Lopez Obrador's views "have been confirmed in his own head that Mexico doesn't need foreign capital, it doesn't need foreign technology," Wood added. "I think that's a very powerful factor in determining how the investment climate is going to go, moving ahead."

Wood said he doubts "very much" that Pemex can achieve the 69,000 b/d output target next year.

"If Pemex is able to at least hold the line on production, if [state-owned utility] CFE is able to provide electricity at least for public service, I think they will limp through this administration and there will be a very strangulated investment climate," Wood said at an event co-hosted by the Institute of the Americas and the Inter-American Dialogue.

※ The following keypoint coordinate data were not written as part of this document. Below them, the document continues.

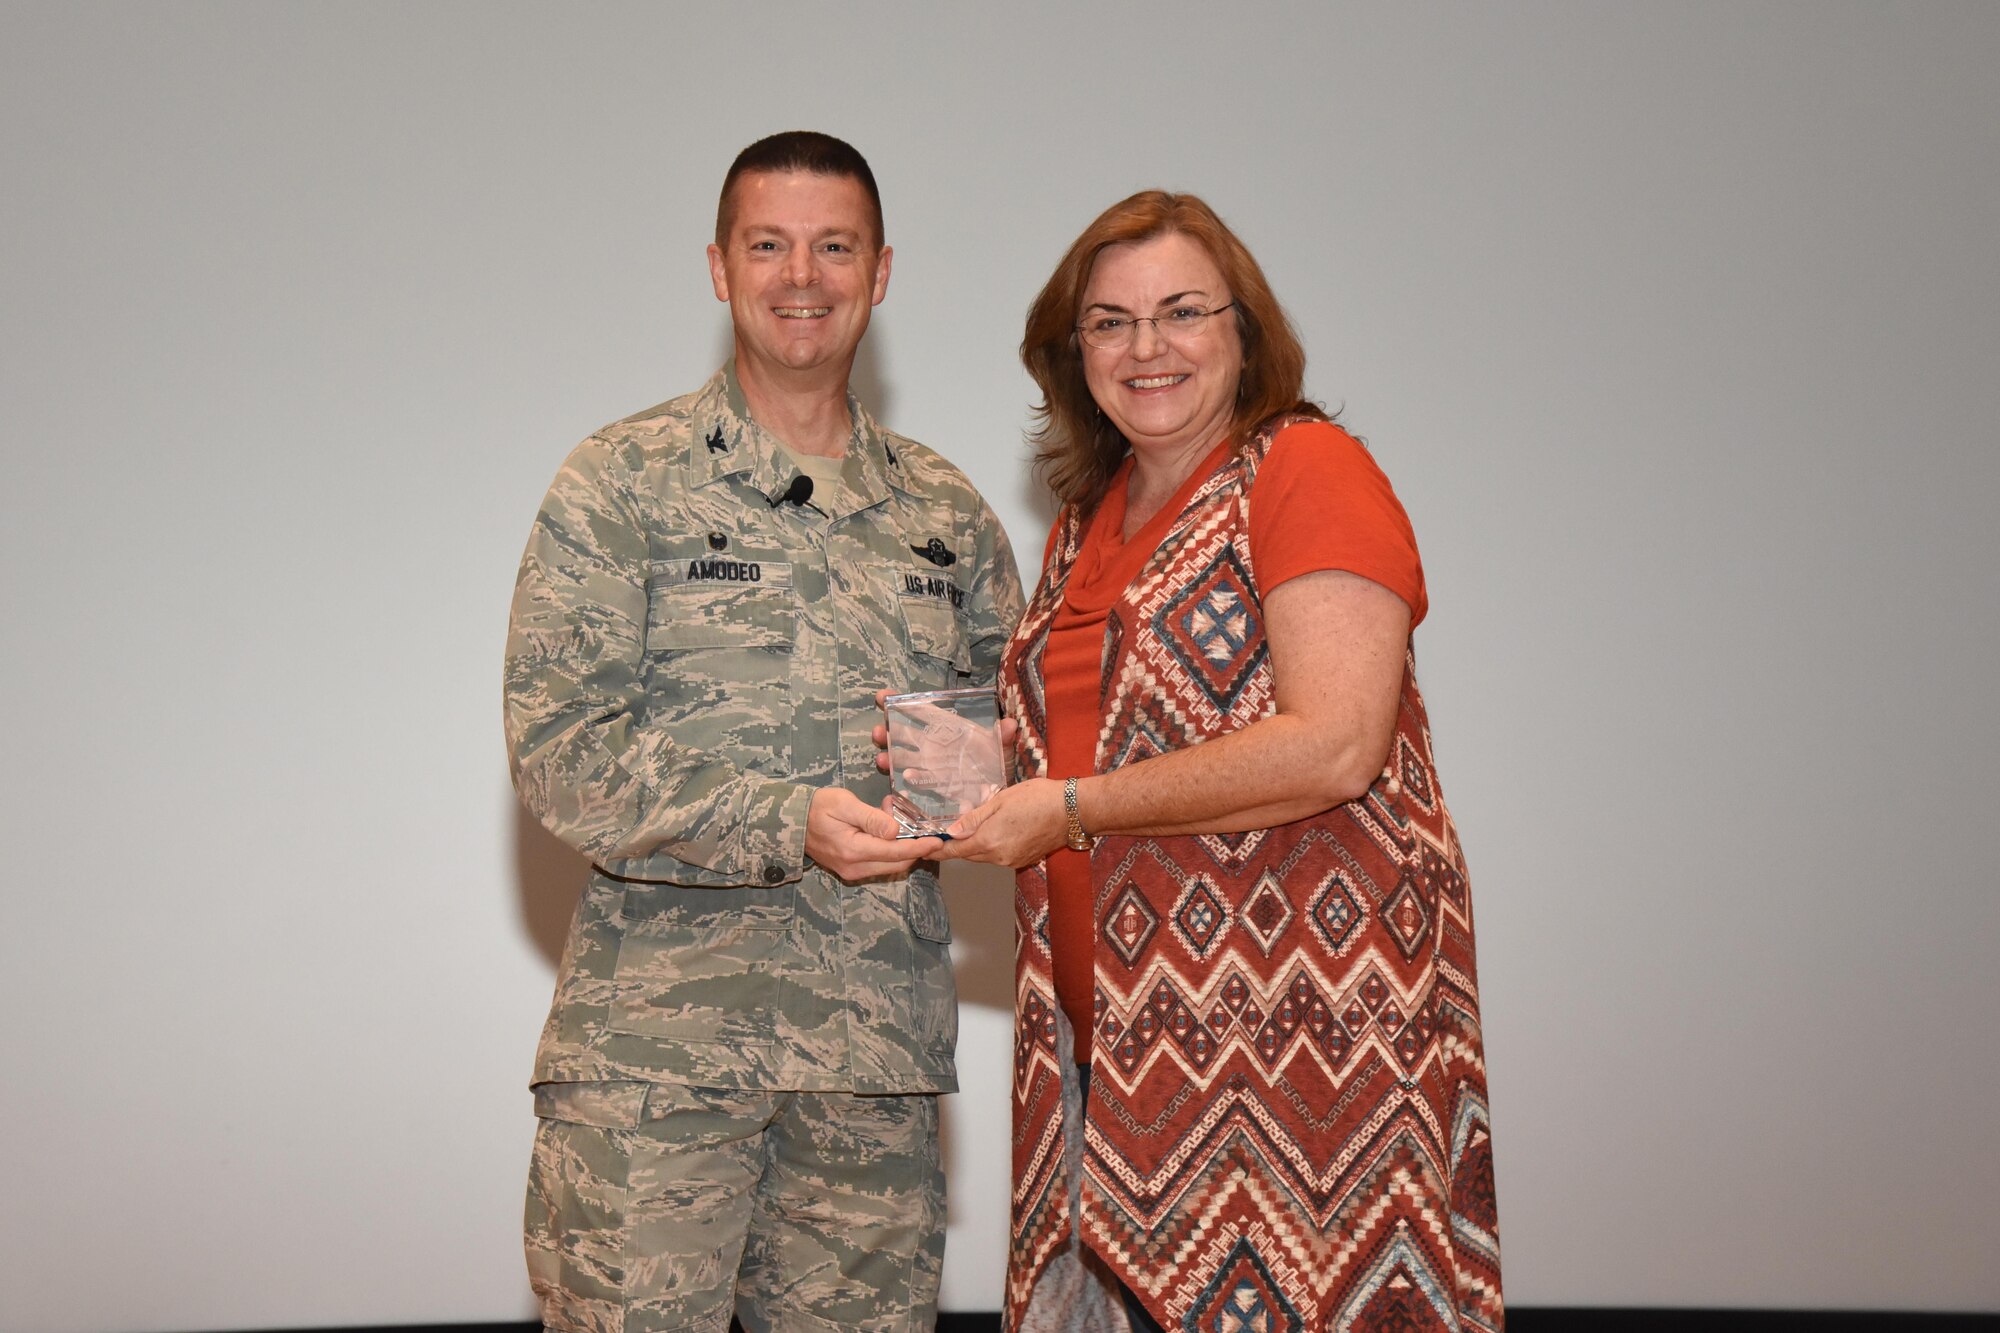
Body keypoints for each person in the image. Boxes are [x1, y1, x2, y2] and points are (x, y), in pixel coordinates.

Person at [937, 192, 1502, 1332]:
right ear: (1072, 351)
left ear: (1244, 331)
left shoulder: (1304, 467)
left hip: (1302, 1064)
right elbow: (1117, 734)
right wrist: (973, 759)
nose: (1145, 347)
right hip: (1103, 1063)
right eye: (1109, 322)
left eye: (1182, 311)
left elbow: (1335, 743)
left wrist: (1072, 808)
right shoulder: (1084, 519)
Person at [504, 131, 1024, 1333]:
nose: (802, 277)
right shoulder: (620, 481)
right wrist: (787, 821)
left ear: (879, 273)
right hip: (657, 1069)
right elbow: (561, 748)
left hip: (872, 1074)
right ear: (718, 267)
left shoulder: (946, 513)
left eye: (834, 247)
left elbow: (1020, 739)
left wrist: (989, 779)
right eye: (768, 246)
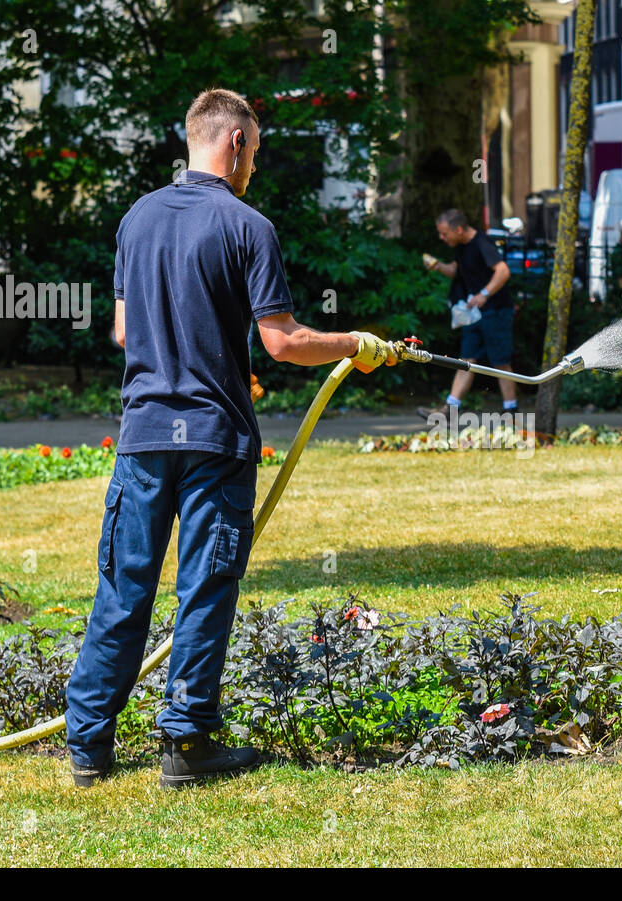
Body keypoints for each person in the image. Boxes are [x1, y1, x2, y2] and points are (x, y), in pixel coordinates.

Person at [65, 88, 395, 789]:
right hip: (215, 441)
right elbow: (283, 343)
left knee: (124, 589)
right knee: (205, 589)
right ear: (236, 141)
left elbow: (124, 333)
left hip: (145, 436)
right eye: (256, 152)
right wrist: (358, 343)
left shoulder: (136, 218)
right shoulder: (248, 225)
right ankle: (185, 746)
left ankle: (88, 747)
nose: (253, 168)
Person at [416, 209, 517, 418]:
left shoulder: (482, 243)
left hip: (496, 310)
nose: (441, 238)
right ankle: (450, 409)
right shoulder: (461, 247)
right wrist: (437, 266)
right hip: (475, 314)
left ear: (459, 229)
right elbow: (455, 271)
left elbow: (503, 271)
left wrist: (484, 294)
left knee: (501, 361)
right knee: (466, 359)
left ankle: (511, 409)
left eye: (444, 233)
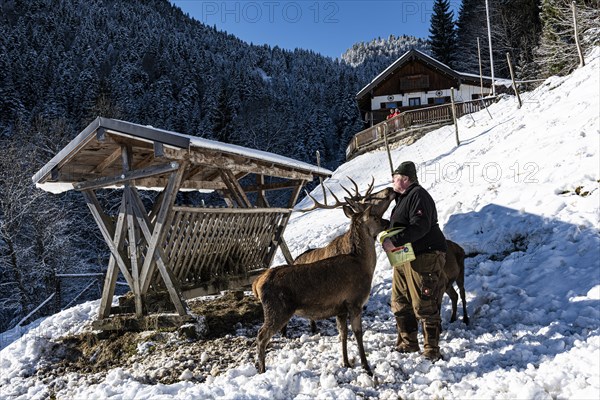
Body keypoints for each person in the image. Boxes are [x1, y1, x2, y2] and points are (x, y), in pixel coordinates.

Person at [381, 161, 448, 362]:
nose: (393, 181)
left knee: (424, 303)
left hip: (425, 254)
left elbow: (420, 226)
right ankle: (408, 342)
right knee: (400, 300)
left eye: (396, 178)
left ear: (406, 179)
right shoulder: (404, 199)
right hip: (405, 256)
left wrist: (395, 241)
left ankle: (431, 349)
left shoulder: (418, 195)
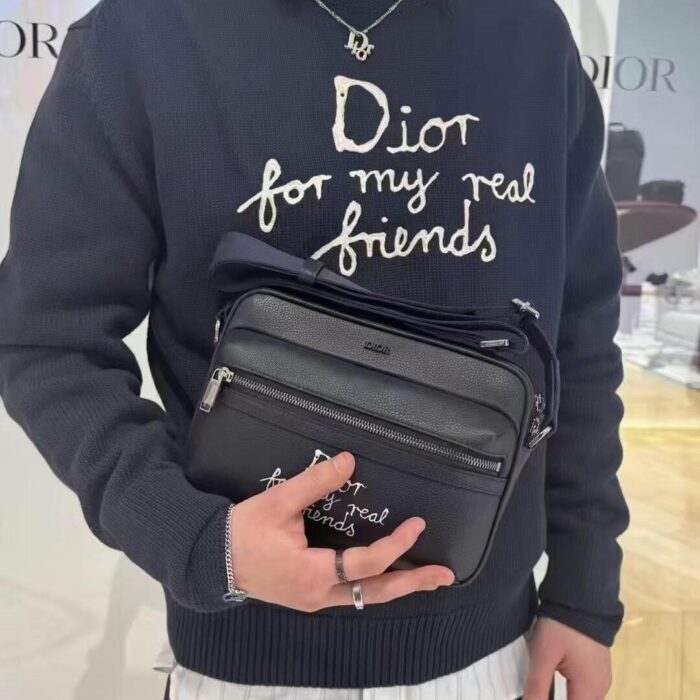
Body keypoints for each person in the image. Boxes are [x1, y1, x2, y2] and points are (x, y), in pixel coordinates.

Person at [0, 1, 629, 698]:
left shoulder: (529, 31)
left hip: (491, 655)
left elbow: (578, 334)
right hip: (243, 662)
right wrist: (199, 541)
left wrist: (584, 589)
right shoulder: (142, 32)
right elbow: (46, 338)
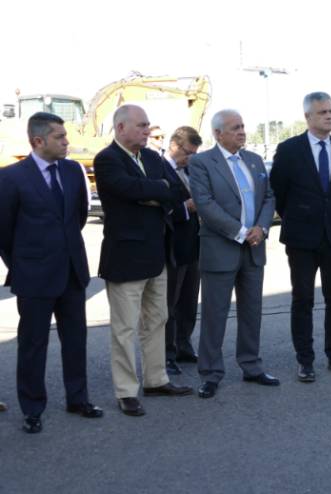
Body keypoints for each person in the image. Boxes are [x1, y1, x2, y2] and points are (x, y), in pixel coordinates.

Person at [0, 112, 103, 433]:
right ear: (38, 141)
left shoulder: (72, 171)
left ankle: (78, 399)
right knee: (33, 344)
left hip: (71, 271)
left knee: (75, 340)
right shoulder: (11, 177)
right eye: (59, 137)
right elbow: (4, 231)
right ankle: (32, 409)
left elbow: (78, 216)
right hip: (34, 276)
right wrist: (23, 264)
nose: (66, 142)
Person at [94, 104, 193, 417]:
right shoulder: (107, 159)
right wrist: (156, 190)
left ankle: (156, 380)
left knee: (157, 319)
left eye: (148, 125)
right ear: (121, 127)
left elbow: (176, 191)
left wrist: (152, 193)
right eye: (141, 125)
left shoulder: (152, 157)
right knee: (124, 329)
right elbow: (126, 189)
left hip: (157, 254)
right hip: (125, 258)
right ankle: (126, 391)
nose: (147, 130)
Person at [270, 92, 331, 382]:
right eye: (322, 112)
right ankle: (305, 359)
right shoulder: (289, 150)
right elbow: (279, 192)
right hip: (301, 238)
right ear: (308, 117)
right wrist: (301, 216)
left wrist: (328, 215)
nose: (329, 116)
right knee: (303, 299)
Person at [188, 109, 278, 399]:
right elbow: (205, 204)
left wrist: (261, 228)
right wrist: (240, 232)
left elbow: (268, 197)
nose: (241, 132)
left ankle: (251, 365)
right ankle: (210, 373)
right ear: (218, 134)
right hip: (221, 249)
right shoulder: (201, 162)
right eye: (234, 128)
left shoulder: (254, 160)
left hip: (254, 248)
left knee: (252, 311)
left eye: (242, 126)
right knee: (215, 314)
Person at [162, 126, 203, 375]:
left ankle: (184, 345)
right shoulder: (160, 168)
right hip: (172, 248)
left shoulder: (189, 170)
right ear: (174, 146)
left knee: (188, 302)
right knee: (169, 304)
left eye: (194, 154)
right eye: (188, 152)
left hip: (193, 246)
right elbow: (162, 208)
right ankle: (166, 354)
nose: (190, 158)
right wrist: (186, 207)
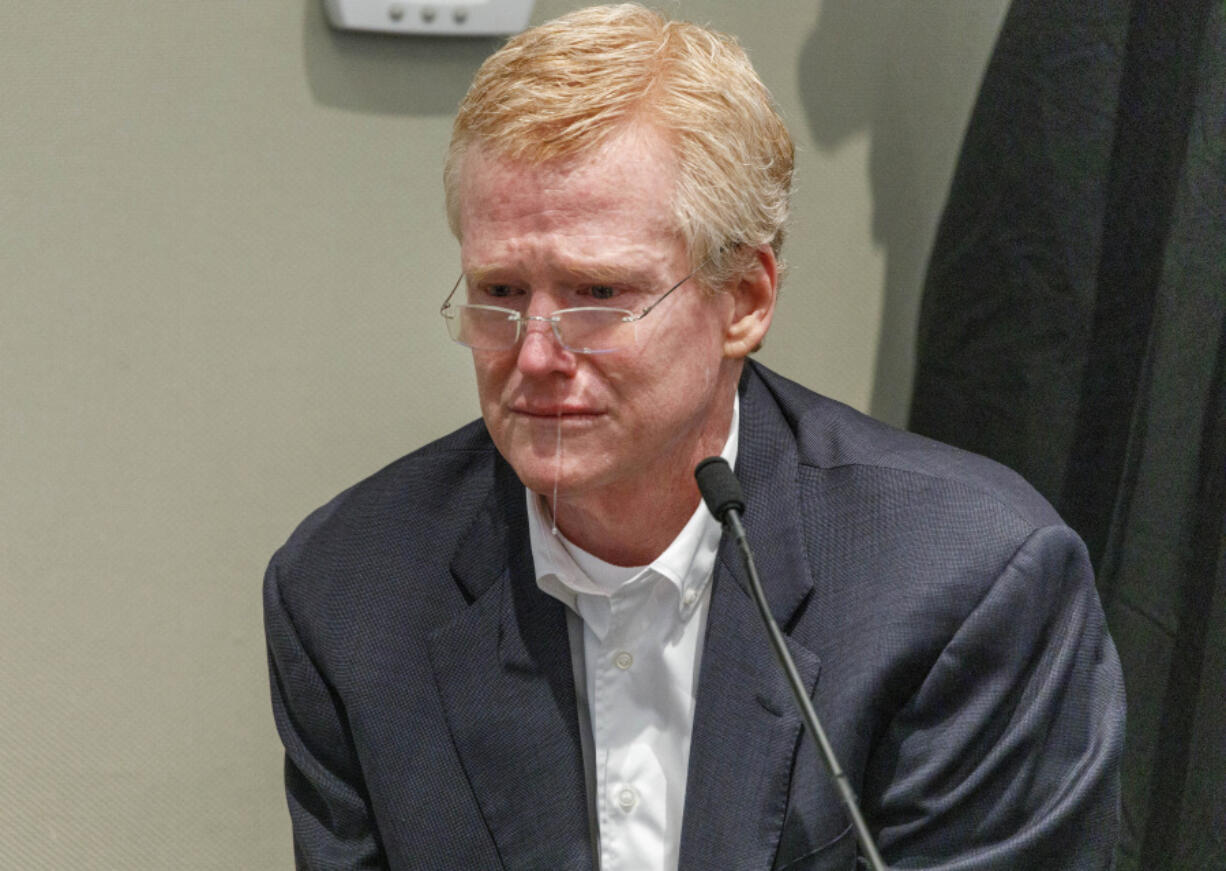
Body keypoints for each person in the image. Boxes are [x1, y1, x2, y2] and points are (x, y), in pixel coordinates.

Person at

Nelly Molina, CFO of Mexican utility IEnova owned by Sempra Energy, said at the same event that the country's energy sector needs massive private investment and new infrastructure.

She said next year's federal budget will be maxed out by the administration's priorities around building the 340,000 b/d Dos Bocas refinery and rehabilitating existing refining capacity.

"There's nothing, absolutely, for these other type of segments," she said, referring to natural gas, electricity and renewable projects.

On Pemex's persistent problem of fuel theft, Wood said Lopez Obrador appears to have cracked down on corruption and managed to reduce the biggest fuel heists. But Wood said the number of smaller thefts appears to have increased.

"They've sorted out some of the major thefts that were coming straight out of the refineries," Wood said, adding that Lopez Obrador appears "quite serious about trying to root out corruption within Pemex."

"These are people who have been there for a long time, and he wants to make sure they're no longer benefiting from and damaging what he sees as the jewel in the crown, which is Pemex. That's a success. It's not a complete success, but it is a success."